Amsterdam 70-gene profile (Mammaprint):

  • This is another GEP test that also combines molecular and clinicopathologic finding resulting on a score that can aid therapeutic decision making, the test utilizes 70-gene.
  • The prognostic value of the test was validated in multiple studies. The predictive value of the test was also validated and published in the MINDACT trial.
  • ASCO published clinical practice guideline focused update, for details click here. My personal interpretation of the recommendation can be summarized as follow,
  1. Mammaprint assay may be used in high risk, hormone positive, node-negative, Her2 negative patients, to identify patients who may not need chemotherapy.
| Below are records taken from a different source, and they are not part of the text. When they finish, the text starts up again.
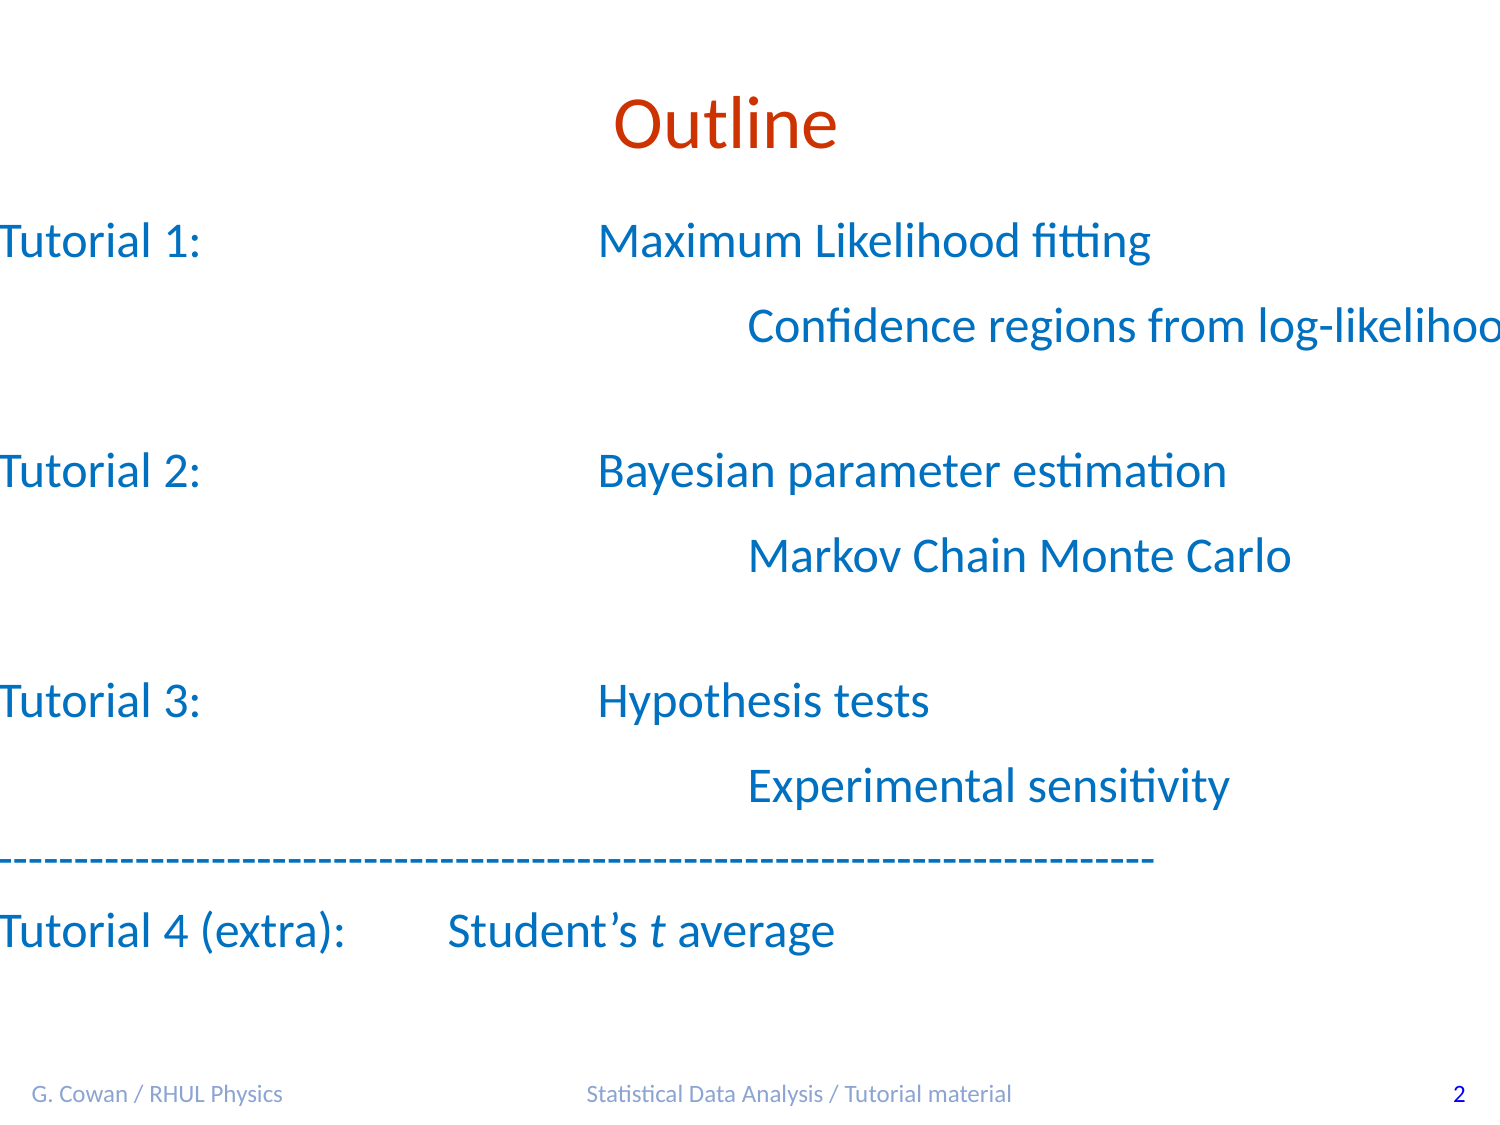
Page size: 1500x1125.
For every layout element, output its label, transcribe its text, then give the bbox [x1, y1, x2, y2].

footer Statistical Data Analysis / Tutorial material [338, 1062, 1262, 1123]
slide_number G. Cowan / RHUL Physics [16, 1062, 338, 1123]
slide_number 2 [1262, 1062, 1481, 1123]
text_box Tutorial 1: Maximum Likelihood fitting Confidence regions from log-likelihood Tutorial 2: Bayesian parameter estimation Markov Chain Monte Carlo Tutorial 3: Hypothesis tests Experimental sensitivity ---------------------------------------------------------------------------- Tutorial 4 (extra): Student’s t average [0, 200, 1500, 965]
  2. Mammaprint assay may also be used in high hormone positive, node-positive, her2 negative with 1-3 lymph node positive, to identify the need for chemotherapy.
  3. of note, the Mammprint assay is not yet recommended by NCCN guidelines.

Comparison between all above GEP tests was published here, and it concluded that for women with the node-negative disease the ROR, BCI, and EP were significantly more prognostic for overall and late distant recurrence, for women with 1-3 node-positive disease data was unlimited to draw a conclusion.